_Stated problem_
In the sermon below, who painted the picture "The Good Samaritan"?

_Passage shown_

Sunday, July 15, 2007

BCP - Proper 10 C - 15 Jul 2007

Holy Cross Monastery, West Park, NY
Br. Bernard Jean Delcourt, OHC
BCP - Proper 10 C – Sunday 15 July 2007

Deuteronomy 30: 9-14
Colossians 1: 1-14
Luke 10: 25-37

Picture: "The Good Samaritan" by Luca Giordano,Neapolitan painter, 1634-1705, active in Italy and Spain. Musee des Beaux-Arts, Rouen, France.

*****

May your good news, O Jesus,
Impel our hearts to flow with love,
For you, and for our neighbor. Amen.

*****

The Evangelist Luke gives us one of the richest and most beautiful passages of the Gospel here. It encompasses (a) the Golden Commandment, (b) one of the most memorable parables of the Gospel and (c) a fireworks display of challenge and riposte debating.

Let me put Jesus’ encounter with the lawyer and the so-called “Good Samaritan” parable into context as we re-visit what Jesus is teaching us today.

Once more, Jesus is surrounded by a crowd. The Seventy have just returned with amazing accounts of successful preaching, healing and lots of baptizing throughout the region. Not everyone in the crowd is rejoicing with Jesus and his friends, though.

_Records shown_

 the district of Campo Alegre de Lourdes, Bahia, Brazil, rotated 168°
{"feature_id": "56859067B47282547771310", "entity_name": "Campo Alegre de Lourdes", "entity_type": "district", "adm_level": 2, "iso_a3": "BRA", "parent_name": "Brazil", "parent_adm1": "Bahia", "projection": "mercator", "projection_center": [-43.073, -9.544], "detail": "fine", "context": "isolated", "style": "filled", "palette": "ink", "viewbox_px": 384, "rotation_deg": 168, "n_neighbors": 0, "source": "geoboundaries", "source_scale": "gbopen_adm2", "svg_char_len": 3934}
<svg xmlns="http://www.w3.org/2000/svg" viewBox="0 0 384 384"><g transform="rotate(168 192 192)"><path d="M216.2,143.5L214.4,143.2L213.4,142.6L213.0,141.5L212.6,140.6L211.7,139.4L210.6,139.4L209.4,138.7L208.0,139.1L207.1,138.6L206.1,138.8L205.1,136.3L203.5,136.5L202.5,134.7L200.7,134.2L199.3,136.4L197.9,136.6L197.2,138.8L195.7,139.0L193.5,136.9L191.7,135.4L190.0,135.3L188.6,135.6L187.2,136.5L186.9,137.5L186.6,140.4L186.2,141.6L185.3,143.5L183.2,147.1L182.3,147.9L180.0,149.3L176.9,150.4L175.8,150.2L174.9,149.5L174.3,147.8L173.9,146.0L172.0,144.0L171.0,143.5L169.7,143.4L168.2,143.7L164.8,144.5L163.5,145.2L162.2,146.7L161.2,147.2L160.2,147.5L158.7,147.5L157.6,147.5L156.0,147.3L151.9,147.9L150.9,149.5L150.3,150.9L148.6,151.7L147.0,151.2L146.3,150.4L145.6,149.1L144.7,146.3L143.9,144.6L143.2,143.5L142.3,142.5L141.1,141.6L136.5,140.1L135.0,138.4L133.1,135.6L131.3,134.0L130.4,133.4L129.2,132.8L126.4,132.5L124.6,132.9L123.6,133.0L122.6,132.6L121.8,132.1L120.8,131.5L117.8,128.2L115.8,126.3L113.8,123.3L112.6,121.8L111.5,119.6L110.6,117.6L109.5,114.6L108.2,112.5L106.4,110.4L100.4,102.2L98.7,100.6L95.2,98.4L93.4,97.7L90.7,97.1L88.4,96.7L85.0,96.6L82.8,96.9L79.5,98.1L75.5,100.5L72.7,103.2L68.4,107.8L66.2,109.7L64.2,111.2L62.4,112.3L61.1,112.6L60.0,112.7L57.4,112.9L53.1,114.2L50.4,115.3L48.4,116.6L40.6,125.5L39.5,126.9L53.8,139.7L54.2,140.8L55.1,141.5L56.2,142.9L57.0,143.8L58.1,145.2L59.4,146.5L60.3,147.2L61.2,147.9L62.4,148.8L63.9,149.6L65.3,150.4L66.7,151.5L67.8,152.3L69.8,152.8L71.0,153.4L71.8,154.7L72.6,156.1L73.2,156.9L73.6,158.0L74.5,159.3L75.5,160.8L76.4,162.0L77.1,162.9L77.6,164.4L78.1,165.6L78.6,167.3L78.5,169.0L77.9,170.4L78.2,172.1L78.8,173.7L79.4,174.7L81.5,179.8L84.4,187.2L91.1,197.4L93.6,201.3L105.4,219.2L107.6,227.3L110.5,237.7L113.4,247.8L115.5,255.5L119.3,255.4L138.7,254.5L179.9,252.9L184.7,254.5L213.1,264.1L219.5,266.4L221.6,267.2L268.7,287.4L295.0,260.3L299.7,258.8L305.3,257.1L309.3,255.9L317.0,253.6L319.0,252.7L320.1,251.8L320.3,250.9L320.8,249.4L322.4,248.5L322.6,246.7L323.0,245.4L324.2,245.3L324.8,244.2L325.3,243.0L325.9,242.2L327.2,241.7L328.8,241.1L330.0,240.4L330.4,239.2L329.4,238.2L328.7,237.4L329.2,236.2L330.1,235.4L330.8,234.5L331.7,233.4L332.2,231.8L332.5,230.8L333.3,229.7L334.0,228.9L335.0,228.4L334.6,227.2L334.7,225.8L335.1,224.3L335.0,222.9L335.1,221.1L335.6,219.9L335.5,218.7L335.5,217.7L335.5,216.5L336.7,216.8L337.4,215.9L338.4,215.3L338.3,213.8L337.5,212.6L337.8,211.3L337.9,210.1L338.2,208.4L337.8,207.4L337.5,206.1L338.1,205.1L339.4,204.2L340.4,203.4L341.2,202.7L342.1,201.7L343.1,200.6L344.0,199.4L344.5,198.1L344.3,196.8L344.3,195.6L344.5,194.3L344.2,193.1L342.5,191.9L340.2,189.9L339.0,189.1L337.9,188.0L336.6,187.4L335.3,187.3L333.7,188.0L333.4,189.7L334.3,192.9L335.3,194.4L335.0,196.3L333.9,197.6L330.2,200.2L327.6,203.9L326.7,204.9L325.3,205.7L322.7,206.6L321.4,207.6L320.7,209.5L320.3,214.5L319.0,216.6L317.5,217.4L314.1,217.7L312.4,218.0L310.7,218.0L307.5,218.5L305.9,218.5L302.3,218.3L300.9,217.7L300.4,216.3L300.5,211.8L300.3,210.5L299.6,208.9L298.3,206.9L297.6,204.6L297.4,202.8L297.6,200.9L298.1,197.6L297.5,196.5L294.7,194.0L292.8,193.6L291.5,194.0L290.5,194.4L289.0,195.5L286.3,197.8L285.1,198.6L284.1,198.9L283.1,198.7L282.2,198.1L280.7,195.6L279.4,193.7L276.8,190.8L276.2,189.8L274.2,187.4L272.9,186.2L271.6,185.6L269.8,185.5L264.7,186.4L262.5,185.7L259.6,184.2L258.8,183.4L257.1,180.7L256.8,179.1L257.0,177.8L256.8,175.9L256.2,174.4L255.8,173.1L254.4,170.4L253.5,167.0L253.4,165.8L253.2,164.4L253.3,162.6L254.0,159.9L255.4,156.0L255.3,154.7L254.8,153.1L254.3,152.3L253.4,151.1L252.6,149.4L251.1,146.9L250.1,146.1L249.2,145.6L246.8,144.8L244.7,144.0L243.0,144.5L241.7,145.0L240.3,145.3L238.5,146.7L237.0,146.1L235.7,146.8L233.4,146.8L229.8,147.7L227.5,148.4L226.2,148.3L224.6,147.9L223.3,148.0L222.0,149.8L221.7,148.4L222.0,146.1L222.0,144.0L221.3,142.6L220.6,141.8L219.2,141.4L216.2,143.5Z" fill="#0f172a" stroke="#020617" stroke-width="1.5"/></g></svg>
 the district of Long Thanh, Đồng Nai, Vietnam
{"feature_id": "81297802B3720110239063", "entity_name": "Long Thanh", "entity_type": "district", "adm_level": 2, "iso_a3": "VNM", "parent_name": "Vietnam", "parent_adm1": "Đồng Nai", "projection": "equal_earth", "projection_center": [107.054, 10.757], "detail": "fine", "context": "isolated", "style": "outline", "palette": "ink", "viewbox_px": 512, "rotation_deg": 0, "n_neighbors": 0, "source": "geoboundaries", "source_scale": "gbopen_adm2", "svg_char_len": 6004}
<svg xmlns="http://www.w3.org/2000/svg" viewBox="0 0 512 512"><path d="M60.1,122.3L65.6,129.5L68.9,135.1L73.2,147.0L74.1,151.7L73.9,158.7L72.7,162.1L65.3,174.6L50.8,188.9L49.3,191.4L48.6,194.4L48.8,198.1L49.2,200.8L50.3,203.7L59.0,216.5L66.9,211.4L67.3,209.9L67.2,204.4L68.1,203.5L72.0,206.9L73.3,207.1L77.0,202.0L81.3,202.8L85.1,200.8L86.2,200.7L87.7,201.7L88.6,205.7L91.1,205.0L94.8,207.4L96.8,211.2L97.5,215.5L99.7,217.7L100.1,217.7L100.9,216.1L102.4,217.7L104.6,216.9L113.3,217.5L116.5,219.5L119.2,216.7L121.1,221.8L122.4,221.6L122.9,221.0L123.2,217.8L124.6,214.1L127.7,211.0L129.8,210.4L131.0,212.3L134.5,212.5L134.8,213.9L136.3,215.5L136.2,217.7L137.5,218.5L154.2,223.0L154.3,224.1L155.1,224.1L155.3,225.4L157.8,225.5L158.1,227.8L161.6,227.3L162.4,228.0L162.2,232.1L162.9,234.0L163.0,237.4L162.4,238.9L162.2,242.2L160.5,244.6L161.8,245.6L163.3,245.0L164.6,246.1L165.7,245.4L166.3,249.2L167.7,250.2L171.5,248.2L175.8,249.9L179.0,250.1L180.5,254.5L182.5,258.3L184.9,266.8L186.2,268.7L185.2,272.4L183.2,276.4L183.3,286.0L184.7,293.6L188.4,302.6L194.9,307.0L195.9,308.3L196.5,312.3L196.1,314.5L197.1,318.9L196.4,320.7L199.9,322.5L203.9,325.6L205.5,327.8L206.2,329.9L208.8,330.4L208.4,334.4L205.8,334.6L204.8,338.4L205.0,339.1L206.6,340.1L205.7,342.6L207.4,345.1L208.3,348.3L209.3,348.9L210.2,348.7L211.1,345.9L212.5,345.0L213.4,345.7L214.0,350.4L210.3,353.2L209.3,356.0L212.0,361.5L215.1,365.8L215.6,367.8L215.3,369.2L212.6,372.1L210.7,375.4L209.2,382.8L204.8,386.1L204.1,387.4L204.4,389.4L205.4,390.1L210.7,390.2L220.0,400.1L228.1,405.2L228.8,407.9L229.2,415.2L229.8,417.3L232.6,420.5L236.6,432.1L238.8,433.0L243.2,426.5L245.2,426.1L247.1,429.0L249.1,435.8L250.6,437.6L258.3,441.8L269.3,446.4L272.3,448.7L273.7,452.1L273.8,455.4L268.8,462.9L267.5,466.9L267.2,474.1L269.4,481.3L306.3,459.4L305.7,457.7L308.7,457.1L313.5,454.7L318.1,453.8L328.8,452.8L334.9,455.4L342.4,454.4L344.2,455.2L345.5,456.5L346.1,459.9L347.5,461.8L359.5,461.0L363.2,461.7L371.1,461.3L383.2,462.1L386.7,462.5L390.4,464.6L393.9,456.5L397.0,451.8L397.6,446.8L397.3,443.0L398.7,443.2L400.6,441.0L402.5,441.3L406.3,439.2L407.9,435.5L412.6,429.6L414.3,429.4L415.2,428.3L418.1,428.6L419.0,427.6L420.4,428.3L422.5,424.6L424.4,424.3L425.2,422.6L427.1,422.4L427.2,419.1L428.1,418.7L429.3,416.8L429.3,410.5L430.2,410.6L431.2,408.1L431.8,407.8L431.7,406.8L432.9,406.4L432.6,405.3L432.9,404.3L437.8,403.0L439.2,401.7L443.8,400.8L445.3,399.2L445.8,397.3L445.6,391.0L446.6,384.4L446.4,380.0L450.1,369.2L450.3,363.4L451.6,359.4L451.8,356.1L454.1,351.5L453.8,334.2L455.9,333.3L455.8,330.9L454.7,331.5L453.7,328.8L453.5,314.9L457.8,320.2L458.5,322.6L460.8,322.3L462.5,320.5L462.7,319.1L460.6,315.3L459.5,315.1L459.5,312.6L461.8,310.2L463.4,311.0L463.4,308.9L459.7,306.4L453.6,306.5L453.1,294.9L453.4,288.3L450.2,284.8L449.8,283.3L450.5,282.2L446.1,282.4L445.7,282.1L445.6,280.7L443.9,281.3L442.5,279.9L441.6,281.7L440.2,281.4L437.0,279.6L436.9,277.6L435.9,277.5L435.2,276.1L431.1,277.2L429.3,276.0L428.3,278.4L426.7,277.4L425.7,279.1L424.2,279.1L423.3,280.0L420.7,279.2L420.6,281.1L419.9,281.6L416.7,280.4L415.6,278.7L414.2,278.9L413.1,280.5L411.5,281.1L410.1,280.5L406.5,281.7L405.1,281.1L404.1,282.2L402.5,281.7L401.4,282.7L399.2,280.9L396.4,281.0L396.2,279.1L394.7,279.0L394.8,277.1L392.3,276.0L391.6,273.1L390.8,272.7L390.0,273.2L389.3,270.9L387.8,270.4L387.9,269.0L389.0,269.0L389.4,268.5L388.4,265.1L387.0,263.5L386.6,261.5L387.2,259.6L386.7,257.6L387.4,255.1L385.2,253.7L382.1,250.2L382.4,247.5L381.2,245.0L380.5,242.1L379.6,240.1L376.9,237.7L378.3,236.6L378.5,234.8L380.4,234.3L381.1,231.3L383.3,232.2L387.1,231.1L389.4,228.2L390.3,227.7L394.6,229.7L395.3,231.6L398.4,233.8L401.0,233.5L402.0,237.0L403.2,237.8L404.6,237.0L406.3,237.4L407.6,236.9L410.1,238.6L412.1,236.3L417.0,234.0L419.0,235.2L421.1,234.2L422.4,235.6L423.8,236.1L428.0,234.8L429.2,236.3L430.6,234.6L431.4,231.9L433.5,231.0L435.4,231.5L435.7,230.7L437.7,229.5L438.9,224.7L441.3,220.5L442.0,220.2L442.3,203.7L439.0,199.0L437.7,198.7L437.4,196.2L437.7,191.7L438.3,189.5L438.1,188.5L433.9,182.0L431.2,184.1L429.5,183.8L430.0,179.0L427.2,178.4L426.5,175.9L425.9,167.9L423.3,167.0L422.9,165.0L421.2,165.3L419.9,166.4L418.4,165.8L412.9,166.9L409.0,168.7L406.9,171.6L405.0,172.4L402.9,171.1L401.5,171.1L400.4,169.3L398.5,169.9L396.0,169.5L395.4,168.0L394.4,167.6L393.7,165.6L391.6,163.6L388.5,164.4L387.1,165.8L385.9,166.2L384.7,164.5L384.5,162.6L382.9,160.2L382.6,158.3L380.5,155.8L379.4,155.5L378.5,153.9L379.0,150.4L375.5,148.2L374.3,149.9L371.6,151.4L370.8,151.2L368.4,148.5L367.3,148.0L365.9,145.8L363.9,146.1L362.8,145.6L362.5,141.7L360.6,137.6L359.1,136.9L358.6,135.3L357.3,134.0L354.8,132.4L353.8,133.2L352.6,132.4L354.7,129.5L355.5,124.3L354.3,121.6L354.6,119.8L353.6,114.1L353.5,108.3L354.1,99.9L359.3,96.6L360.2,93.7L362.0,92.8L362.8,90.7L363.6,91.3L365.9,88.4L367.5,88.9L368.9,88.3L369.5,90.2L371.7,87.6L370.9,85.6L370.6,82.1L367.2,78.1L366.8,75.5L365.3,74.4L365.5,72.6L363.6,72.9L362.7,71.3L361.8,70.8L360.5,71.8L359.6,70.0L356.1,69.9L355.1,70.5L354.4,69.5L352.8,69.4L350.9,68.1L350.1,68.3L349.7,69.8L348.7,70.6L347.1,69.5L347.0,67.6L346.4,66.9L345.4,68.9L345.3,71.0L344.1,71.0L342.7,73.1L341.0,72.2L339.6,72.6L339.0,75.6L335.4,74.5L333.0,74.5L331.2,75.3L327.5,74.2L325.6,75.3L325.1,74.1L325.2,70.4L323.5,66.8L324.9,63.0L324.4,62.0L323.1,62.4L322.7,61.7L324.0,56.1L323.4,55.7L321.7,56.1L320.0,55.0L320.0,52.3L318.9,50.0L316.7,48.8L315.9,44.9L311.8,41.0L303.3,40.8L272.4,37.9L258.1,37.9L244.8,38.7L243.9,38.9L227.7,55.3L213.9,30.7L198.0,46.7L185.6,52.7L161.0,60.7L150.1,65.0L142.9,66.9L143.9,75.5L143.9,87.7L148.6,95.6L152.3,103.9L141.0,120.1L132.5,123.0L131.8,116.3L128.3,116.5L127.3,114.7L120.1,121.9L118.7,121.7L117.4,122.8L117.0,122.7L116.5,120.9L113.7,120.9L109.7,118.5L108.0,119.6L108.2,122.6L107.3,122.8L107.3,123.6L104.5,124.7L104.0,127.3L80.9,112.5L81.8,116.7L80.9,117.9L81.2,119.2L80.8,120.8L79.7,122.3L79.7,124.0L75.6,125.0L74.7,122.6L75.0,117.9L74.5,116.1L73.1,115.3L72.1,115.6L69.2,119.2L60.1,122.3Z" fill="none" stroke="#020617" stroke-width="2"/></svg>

==

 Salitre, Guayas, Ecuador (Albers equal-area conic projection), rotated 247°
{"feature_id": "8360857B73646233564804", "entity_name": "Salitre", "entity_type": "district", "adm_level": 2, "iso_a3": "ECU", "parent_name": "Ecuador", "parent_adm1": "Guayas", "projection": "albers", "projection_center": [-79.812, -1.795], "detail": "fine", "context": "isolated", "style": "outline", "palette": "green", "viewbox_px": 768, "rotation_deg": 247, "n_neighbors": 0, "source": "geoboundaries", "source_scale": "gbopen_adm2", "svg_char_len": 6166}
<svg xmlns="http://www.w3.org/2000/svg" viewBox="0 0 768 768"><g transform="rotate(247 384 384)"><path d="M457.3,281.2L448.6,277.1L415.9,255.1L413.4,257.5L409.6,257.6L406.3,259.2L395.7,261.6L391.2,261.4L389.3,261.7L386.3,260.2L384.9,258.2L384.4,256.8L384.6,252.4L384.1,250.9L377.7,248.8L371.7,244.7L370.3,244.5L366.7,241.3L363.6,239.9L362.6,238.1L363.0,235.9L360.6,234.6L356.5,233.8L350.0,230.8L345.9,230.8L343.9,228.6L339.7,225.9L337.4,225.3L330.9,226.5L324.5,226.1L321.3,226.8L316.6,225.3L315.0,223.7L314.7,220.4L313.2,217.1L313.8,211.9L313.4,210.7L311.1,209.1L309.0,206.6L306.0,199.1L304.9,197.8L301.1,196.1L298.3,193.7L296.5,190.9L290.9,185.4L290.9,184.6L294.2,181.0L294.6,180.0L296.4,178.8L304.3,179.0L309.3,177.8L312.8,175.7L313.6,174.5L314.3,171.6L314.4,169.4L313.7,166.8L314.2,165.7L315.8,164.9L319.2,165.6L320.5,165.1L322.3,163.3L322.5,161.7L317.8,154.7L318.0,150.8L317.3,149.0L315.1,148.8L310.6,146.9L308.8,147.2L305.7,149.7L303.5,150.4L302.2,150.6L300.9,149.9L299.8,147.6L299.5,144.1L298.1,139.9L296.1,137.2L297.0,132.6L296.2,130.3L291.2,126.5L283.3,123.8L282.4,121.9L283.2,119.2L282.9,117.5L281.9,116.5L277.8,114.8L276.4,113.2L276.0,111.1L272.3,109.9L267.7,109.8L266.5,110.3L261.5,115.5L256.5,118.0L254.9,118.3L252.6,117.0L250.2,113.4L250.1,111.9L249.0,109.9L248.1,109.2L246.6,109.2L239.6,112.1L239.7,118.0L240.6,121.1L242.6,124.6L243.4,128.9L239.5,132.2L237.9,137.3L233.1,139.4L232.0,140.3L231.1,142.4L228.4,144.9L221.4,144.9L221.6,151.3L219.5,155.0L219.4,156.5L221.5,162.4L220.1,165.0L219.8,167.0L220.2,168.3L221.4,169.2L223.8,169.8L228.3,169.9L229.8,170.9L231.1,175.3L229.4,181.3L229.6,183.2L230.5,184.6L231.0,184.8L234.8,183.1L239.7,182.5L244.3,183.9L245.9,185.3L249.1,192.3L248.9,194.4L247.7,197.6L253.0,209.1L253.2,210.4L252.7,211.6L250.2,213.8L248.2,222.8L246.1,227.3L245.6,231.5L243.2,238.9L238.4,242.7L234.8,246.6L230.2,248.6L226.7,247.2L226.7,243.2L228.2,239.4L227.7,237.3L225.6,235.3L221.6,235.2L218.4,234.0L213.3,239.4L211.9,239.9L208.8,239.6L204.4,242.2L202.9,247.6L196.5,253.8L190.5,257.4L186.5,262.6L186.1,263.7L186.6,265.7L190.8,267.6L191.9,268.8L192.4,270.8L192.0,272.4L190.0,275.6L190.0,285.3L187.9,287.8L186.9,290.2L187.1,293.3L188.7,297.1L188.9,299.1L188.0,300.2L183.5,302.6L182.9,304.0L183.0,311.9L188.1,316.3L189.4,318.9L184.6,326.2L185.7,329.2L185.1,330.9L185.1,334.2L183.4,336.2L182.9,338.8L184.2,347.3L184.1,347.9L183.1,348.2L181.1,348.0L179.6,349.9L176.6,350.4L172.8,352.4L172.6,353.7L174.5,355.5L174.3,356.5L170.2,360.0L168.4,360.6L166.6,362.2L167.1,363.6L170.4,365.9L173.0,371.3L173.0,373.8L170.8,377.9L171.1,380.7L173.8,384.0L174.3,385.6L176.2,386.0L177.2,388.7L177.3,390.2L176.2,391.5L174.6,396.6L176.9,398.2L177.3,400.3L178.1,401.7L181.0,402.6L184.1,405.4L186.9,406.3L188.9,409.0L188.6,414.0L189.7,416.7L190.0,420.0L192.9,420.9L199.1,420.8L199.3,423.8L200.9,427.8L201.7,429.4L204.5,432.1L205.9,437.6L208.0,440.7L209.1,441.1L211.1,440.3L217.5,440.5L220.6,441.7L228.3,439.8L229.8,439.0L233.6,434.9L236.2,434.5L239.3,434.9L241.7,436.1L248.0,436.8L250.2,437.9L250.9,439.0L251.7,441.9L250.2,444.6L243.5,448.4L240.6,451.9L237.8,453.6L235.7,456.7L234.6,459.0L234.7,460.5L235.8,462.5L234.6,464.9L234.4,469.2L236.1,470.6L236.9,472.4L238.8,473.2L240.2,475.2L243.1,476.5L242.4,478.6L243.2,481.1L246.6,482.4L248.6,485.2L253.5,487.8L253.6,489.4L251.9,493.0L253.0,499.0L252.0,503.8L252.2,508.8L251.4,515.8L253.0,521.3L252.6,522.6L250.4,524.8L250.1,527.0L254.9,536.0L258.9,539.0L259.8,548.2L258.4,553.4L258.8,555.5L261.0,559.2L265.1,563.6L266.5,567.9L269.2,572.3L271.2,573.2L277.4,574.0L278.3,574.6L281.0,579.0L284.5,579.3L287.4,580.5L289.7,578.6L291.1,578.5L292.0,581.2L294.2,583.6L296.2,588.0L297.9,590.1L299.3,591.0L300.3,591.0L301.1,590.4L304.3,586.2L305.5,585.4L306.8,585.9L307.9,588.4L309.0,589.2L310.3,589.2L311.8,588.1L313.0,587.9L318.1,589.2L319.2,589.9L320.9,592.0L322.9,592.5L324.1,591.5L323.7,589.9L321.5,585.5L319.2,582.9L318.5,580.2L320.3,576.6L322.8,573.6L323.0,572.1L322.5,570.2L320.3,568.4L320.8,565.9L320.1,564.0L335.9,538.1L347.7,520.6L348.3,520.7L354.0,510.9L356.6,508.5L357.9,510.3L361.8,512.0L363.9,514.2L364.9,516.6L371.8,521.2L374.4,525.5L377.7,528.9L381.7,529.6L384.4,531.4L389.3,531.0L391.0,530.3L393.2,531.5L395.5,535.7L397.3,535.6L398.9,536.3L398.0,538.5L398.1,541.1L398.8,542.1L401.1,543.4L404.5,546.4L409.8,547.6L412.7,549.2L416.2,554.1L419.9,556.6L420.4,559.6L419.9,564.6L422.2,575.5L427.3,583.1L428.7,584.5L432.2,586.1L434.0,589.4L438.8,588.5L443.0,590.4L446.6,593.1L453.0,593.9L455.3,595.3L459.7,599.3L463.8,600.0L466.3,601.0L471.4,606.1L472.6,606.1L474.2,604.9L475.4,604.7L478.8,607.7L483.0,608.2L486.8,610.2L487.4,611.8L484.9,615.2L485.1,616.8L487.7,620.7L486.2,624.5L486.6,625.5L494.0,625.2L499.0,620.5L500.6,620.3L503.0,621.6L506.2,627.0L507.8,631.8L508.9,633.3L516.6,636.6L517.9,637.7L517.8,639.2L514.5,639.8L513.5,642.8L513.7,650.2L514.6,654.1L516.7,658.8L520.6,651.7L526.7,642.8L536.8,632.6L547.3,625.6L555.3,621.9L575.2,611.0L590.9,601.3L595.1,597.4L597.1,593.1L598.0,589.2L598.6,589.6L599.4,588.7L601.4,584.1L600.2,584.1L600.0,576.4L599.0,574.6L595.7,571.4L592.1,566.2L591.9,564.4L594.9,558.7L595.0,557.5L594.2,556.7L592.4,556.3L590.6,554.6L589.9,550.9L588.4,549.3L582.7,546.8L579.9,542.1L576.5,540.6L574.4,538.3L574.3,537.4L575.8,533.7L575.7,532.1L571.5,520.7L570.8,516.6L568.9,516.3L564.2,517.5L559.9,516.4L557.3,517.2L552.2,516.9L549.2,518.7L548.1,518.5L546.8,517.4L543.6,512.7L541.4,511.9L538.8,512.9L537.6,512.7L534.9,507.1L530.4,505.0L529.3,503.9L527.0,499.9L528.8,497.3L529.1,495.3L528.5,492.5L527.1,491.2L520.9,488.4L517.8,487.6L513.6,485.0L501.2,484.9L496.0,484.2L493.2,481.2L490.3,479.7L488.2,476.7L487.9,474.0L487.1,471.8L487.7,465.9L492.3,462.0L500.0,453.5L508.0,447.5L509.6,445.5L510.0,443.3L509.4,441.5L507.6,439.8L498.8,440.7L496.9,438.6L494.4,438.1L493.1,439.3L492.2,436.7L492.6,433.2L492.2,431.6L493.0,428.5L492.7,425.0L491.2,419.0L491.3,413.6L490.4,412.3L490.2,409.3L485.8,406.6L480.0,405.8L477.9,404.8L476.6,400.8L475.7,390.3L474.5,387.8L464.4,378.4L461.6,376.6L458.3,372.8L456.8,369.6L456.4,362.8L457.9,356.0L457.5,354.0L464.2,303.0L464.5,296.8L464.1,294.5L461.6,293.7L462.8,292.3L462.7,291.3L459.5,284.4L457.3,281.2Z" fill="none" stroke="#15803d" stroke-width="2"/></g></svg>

_Full response_
Luca Giordano